Он поднялся, поморщился, отсидел то ли ногу, то ли поясницу.

– Уютно у вас, – пожаловался он. – Потому и засиживаюсь… А дома уже обнюхивают, следы помады ищут! Ну да, на работе задержался, еще что расскажи…


На следующий день проснулся с пренеприятнейшим чувством, что вокруг меня сгущается некое зло, а я порхаю, аки мотылек, беспечный такой, как наши зубоскалы на эстраде. Взглянул на небо – чистое, синее, высокое, но ощущение все равно такое, будто свинцовые тучи прямо над головой, все ниже и ниже, воздух превращается в студень, клейкую массу, даже пространство и время пронизаны чувством надвигающейся беды.

На соседнем столе в моем рабочем кабинете самый простой глобус, обычный, школьный. Кажется, достался по наследству от предшественника, я чуть было не выбросил, люблю все сверхсовременное, однако в этом глобусе что-то есть, есть… Смотрю и вижу планету, просто планету. А на ней – человечество, которое мало кто воспринимает как человечество, а больше как блоки: НАТО, исламский мир, Китай, Индия… Россию в этой таблице присобачить некуда, от нее обычно отмахиваются, словно эту территорию вот-вот займут другие народы, так что неча о ней зазря языки трепать.

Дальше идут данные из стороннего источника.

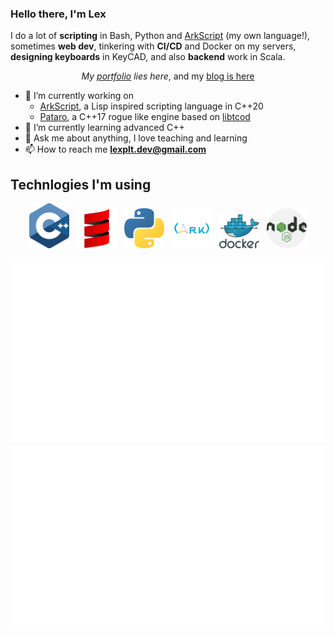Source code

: ### Hello there, I'm Lex

I do a lot of **scripting** in Bash, Python and [ArkScript](https://arkscript-lang.dev) (my own language!), sometimes **web dev**, tinkering with **CI/CD** and Docker on my servers, **designing keyboards** in KeyCAD, and also **backend** work in Scala.

<p align="center">
    <i>My <a href="https://superfola.github.io/">portfolio</a> lies here</i>,
    and my <a href="https://lexp.lt">blog is here</a>
</p>

<p>
    <ul>
        <li>🔭 I’m currently working on
            <ul>
                <li><a href=https://github.com/ArkScript-lang/Ark>ArkScript</a>, a Lisp inspired scripting language in C++20</li>
                <li><a href=https://github.com/SuperFola/Pataro>Pataro</a>, a C++17 rogue like engine based on <a href=https://github.com/libtcod/libtcod>libtcod</a></li>
            </ul>
        </li>
        <li>🌱 I’m currently learning advanced C++</li>
        <li>💬 Ask me about anything, I love teaching and learning</li>
        <li>📫 How to reach me <strong><a href=mailto:lexplt.dev@gmail.com>lexplt.dev@gmail.com</a></strong></li>
    </ul>
</p>

## Technlogies I'm using
<p align="center">
    <img width="64px" src="images/cpp-lang.png" />&nbsp;&nbsp;
    <img width="64px" src="images/scala.png" />&nbsp;&nbsp;
    <img width="64px" src="images/python-lang.png" />&nbsp;&nbsp;
    <img width="64px" src="images/ArkTransparent-by-mazz.png" />&nbsp;&nbsp;
    <img width="64px" src="images/docker.png" />&nbsp;&nbsp;
    <img width="64px" src="images/nodejs.png" />
</p>

<p align="center">
    <img src="/generated/overview.svg" alt="SuperFola GitHub statistics" />
    <img src="/generated/languages.svg" alt="SuperFola most used languages" />
</p>

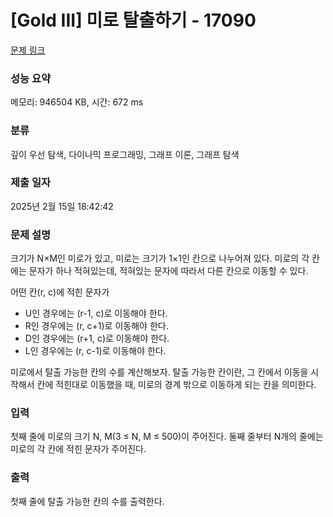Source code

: # [Gold III] 미로 탈출하기 - 17090 

[문제 링크](https://www.acmicpc.net/problem/17090) 

### 성능 요약

메모리: 946504 KB, 시간: 672 ms

### 분류

깊이 우선 탐색, 다이나믹 프로그래밍, 그래프 이론, 그래프 탐색

### 제출 일자

2025년 2월 15일 18:42:42

### 문제 설명

<p>크기가 N×M인 미로가 있고, 미로는 크기가 1×1인 칸으로 나누어져 있다. 미로의 각 칸에는 문자가 하나 적혀있는데, 적혀있는 문자에 따라서 다른 칸으로 이동할 수 있다.</p>

<p>어떤 칸(r, c)에 적힌 문자가</p>

<ul>
	<li>U인 경우에는 (r-1, c)로 이동해야 한다.</li>
	<li>R인 경우에는 (r, c+1)로 이동해야 한다.</li>
	<li>D인 경우에는 (r+1, c)로 이동해야 한다.</li>
	<li>L인 경우에는 (r, c-1)로 이동해야 한다.</li>
</ul>

<p>미로에서 탈출 가능한 칸의 수를 계산해보자. 탈출 가능한 칸이란, 그 칸에서 이동을 시작해서 칸에 적힌대로 이동했을 때, 미로의 경계 밖으로 이동하게 되는 칸을 의미한다.</p>

### 입력 

 <p>첫째 줄에 미로의 크기 N, M(3 ≤ N, M ≤ 500)이 주어진다. 둘째 줄부터 N개의 줄에는 미로의 각 칸에 적힌 문자가 주어진다.</p>

### 출력 

 <p>첫째 줄에 탈출 가능한 칸의 수를 출력한다.</p>

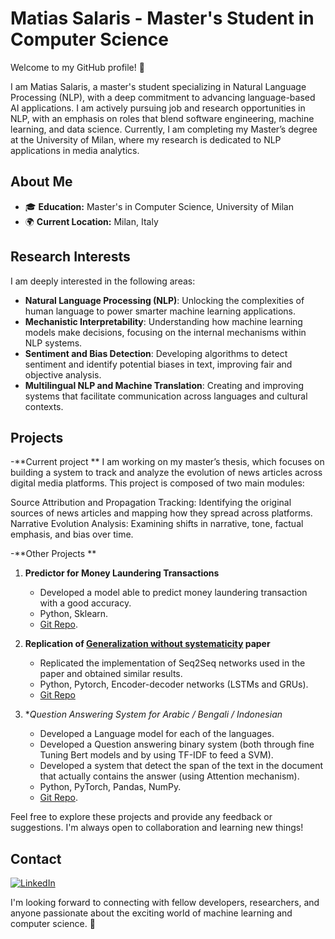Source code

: # Matias Salaris - Master's Student in Computer Science

Welcome to my GitHub profile! 👋

I am Matias Salaris, a master's student specializing in Natural Language Processing (NLP), with a deep commitment to advancing language-based AI applications. I am actively pursuing job and research opportunities in NLP, with an emphasis on roles that blend software engineering, machine learning, and data science. Currently, I am completing my Master’s degree at the University of Milan, where my research is dedicated to NLP applications in media analytics.

## About Me

- 🎓 **Education:** Master's in Computer Science, University of Milan
- 🌍 **Current Location:** Milan, Italy

## Research Interests

I am deeply interested in the following areas:

- **Natural Language Processing (NLP)**: Unlocking the complexities of human language to power smarter machine learning applications.
- **Mechanistic Interpretability**: Understanding how machine learning models make decisions, focusing on the internal mechanisms within NLP systems.
- **Sentiment and Bias Detection**: Developing algorithms to detect sentiment and identify potential biases in text, improving fair and objective analysis.
- **Multilingual NLP and Machine Translation**: Creating and improving systems that facilitate communication across languages and cultural contexts.

## Projects

-**Current project **
I am working on my master’s thesis, which focuses on building a system to track and analyze the evolution of news articles across digital media platforms. This project is composed of two main modules:

Source Attribution and Propagation Tracking: Identifying the original sources of news articles and mapping how they spread across platforms.
Narrative Evolution Analysis: Examining shifts in narrative, tone, factual emphasis, and bias over time.

-**Other Projects **
1. **Predictor for Money Laundering Transactions**
   - Developed a model able to predict money laundering transaction with a good accuracy.
   - Python, Sklearn.
   - [Git Repo](https://github.com/MatiasSalaris/AMD-SM2L-2022-23-project/tree/main).

2. **Replication of [Generalization without systematicity](https://arxiv.org/abs/1711.00350) paper**
   - Replicated the implementation of Seq2Seq networks used in the paper and obtained similar results.
   - Python, Pytorch, Encoder-decoder networks (LSTMs and GRUs).
   - [Git Repo](https://github.com/MatiasSalaris/SCAN_Replication/tree/main)

3. **Question Answering System for Arabic / Bengali / Indonesian*
   - Developed a Language model for each of the languages.
   - Developed a Question answering binary system (both through fine Tuning Bert models and by using TF-IDF to feed a SVM).
   - Developed a system that detect the span of the text in the document that actually contains the answer (using Attention mechanism).
   - Python, PyTorch, Pandas, NumPy.
   - [Git Repo](https://github.com/TokeReines/08_NLP/tree/main/examn).

Feel free to explore these projects and provide any feedback or suggestions. I'm always open to collaboration and learning new things!

## Contact

[![LinkedIn](https://img.shields.io/badge/Linkedin-%230077B5.svg?style=flat&logo=linkedin&logoColor=white)](https://www.linkedin.com/in/matias-salaris-62352815a)


I'm looking forward to connecting with fellow developers, researchers, and anyone passionate about the exciting world of machine learning and computer science. 🚀

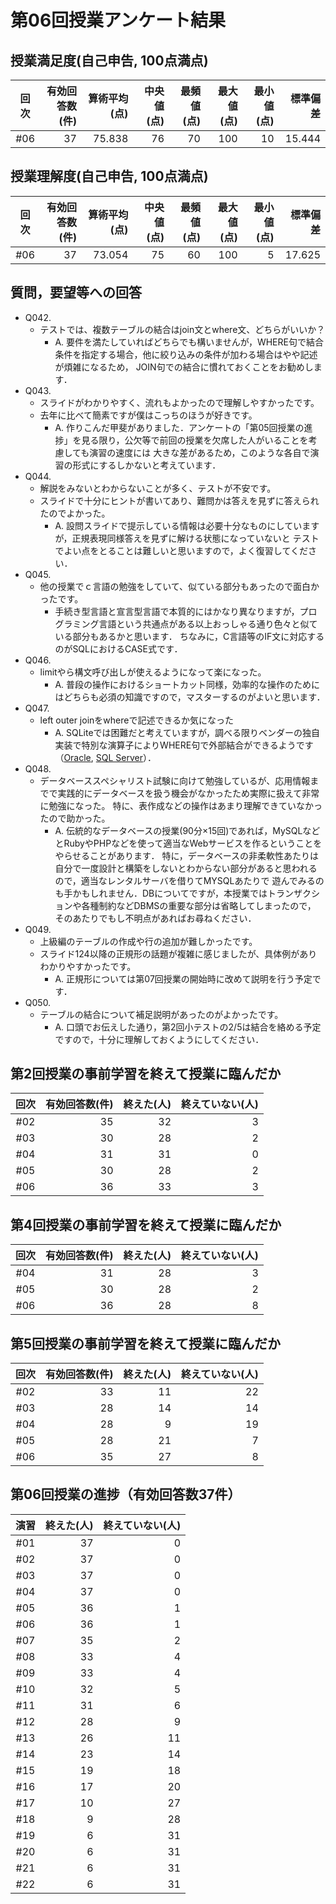 # 第06回授業アンケート結果
## 授業満足度(自己申告, 100点満点)
|回次|有効回答数(件)|算術平均(点)|中央値(点)|最頻値(点)|最大値(点)|最小値(点)|標準偏差|
|:---:|----:|----:|----:|----:|----:|----:|----:|
|#06|37|75.838|76|70|100|10|15.444|

## 授業理解度(自己申告, 100点満点)
|回次|有効回答数(件)|算術平均(点)|中央値(点)|最頻値(点)|最大値(点)|最小値(点)|標準偏差|
|:---:|----:|----:|----:|----:|----:|----:|----:|
|#06|37|73.054|75|60|100|5|17.625|

## 質問，要望等への回答
- Q042.
  - テストでは、複数テーブルの結合はjoin文とwhere文、どちらがいいか？
    - A. 要件を満たしていればどちらでも構いませんが，WHERE句で結合条件を指定する場合，他に絞り込みの条件が加わる場合はやや記述が煩雑になるため，
    JOIN句での結合に慣れておくことをお勧めします．
- Q043.
  - スライドがわかりやすく、流れもよかったので理解しやすかったです。
  - 去年に比べて簡素ですが僕はこっちのほうが好きです。
    - A. 作りこんだ甲斐がありました．アンケートの「第05回授業の進捗」を見る限り，公欠等で前回の授業を欠席した人がいることを考慮しても演習の速度には
    大きな差があるため，このような各自で演習の形式にするしかないと考えています．
- Q044.
  - 解説をみないとわからないことが多く、テストが不安です。
  - スライドで十分にヒントが書いてあり、難問かは答えを見ずに答えられたのでよかった。
    - A. 設問スライドで提示している情報は必要十分なものにしていますが，正規表現同様答えを見ずに解ける状態になっていないと
    テストでよい点をとることは難しいと思いますので，よく復習してください．
- Q045.
  - 他の授業でｃ言語の勉強をしていて、似ている部分もあったので面白かったです。
    - 手続き型言語と宣言型言語で本質的にはかなり異なりますが，プログラミング言語という共通点がある以上おっしゃる通り色々と似ている部分もあるかと思います．
    ちなみに，C言語等のIF文に対応するのがSQLにおけるCASE式です．
- Q046.
  - limitやら構文呼び出しが使えるようになって楽になった。
    - A. 普段の操作におけるショートカット同様，効率的な操作のためにはどちらも必須の知識ですので，マスターするのがよいと思います．
- Q047.
  - left outer joinをwhereで記述できるか気になった
    - A. SQLiteでは困難だと考えていますが，調べる限りベンダーの独自実装で特別な演算子によりWHERE句で外部結合ができるようです
    （[Oracle](http://software.fujitsu.com/jp/manual/manualfiles/m140019/j2ul1738/07z200/j1738-00-08-03-01.html), 
    [SQL Server](https://docs.microsoft.com/ja-jp/sql/sql-server/install/outer-join-operators-and-are-not-supported-in-90-or-later-compatibility-modes?view=sql-server-2014)）．
- Q048.
  - データベーススペシャリスト試験に向けて勉強しているが、応用情報までで実践的にデータベースを扱う機会がなかったため実際に扱えて非常に勉強になった。
  特に、表作成などの操作はあまり理解できていなかったので助かった。
    - A. 伝統的なデータベースの授業(90分×15回)であれば，MySQLなどとRubyやPHPなどを使って適当なWebサービスを作るということをやらせることがあります．
    特に，データベースの非柔軟性あたりは自分で一度設計と構築をしないとわからない部分があると思われるので，適当なレンタルサーバを借りてMYSQLあたりで
    遊んでみるのも手かもしれません．DBについてですが，本授業ではトランザクションや各種制約などDBMSの重要な部分は省略してしまったので，
    そのあたりでもし不明点があればお尋ねください．
- Q049.
  - 上級編のテーブルの作成や行の追加が難しかったです。
  - スライド124以降の正規形の話題が複雑に感じましたが、具体例がありわかりやすかったです。
    - A. 正規形については第07回授業の開始時に改めて説明を行う予定です．
- Q050.
  - テーブルの結合について補足説明があったのがよかったです。
    - A. 口頭でお伝えした通り，第2回小テストの2/5は結合を絡める予定ですので，十分に理解しておくようにしてください．

## 第2回授業の事前学習を終えて授業に臨んだか
|回次|有効回答数(件)|終えた(人)|終えていない(人)|
|:---:|----:|----:|----:|
|#02|35|32|3|
|#03|30|28|2|
|#04|31|31|0|
|#05|30|28|2|
|#06|36|33|3|

## 第4回授業の事前学習を終えて授業に臨んだか
|回次|有効回答数(件)|終えた(人)|終えていない(人)|
|:---:|----:|----:|----:|
|#04|31|28|3|
|#05|30|28|2|
|#06|36|28|8|

## 第5回授業の事前学習を終えて授業に臨んだか
|回次|有効回答数(件)|終えた(人)|終えていない(人)|
|:---:|----:|----:|----:|
|#02|33|11|22|
|#03|28|14|14|
|#04|28|9|19|
|#05|28|21|7|
|#06|35|27|8|

## 第06回授業の進捗（有効回答数37件）
|演習|終えた(人)|終えていない(人)|
|:---:|----:|----:|
|#01|37|0|
|#02|37|0|
|#03|37|0|
|#04|37|0|
|#05|36|1|
|#06|36|1|
|#07|35|2|
|#08|33|4|
|#09|33|4|
|#10|32|5|
|#11|31|6|
|#12|28|9|
|#13|26|11|
|#14|23|14|
|#15|19|18|
|#16|17|20|
|#17|10|27|
|#18|9|28|
|#19|6|31|
|#20|6|31|
|#21|6|31|
|#22|6|31|
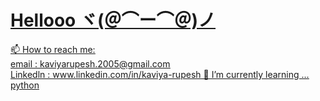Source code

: # <u>Hellooo ヾ(＠⌒ー⌒＠)ノ<u> <br>
📫 How to reach me: <br>
email : kaviyarupesh.2005@gmail.com <br>
Linkedln : www.linkedin.com/in/kaviya-rupesh
🌱 I’m currently learning ... python
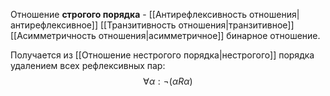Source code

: Отношение **строгого порядка** - [[Антирефлексивность отношения|антирефлексивное]] [[Транзитивность отношения|транзитивное]] [[Асимметричность отношения|асимметричное]] бинарное отношение.

Получается из [[Отношение нестрогого порядка|нестрогого]] порядка удалением всех рефлексивных пар:
$$\forall \alpha: \lnot(\alpha R \alpha)$$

Еще больше простого народу, кто и до таких высоких абстракций, как блоки или страны, не дотягивается: для них есть, скажем, русские и черножопые, а все остальные как будто не существуют. А то и русские вроде бы не существуют как русские, а есть москвичи, конечно же – зажравшиеся, петербуржцы – высокомерные бедняки, волковатые тамбовцы, хитрованы рязанцы, уголовный Ростов…

Но я – президент, я должен видеть всю планету целиком, чтобы не давать потеснить на ней Россию. И вообще, видеть земной шар целиком, человечество целиком, тем более что оно, человечество, в самом деле едино, разница лишь в том, что в разных местах ведет себя по-разному в силу где географии, где климата, где особенностей развития. Как человек, который отвечает за все человечество целиком… ладно, как один из тех, кто отвечает за все население планеты целиком, я не могу и не должен страдать от того, что где-то отдельная особь прищемила пальчик или разбился самолет с сотней-другой особей.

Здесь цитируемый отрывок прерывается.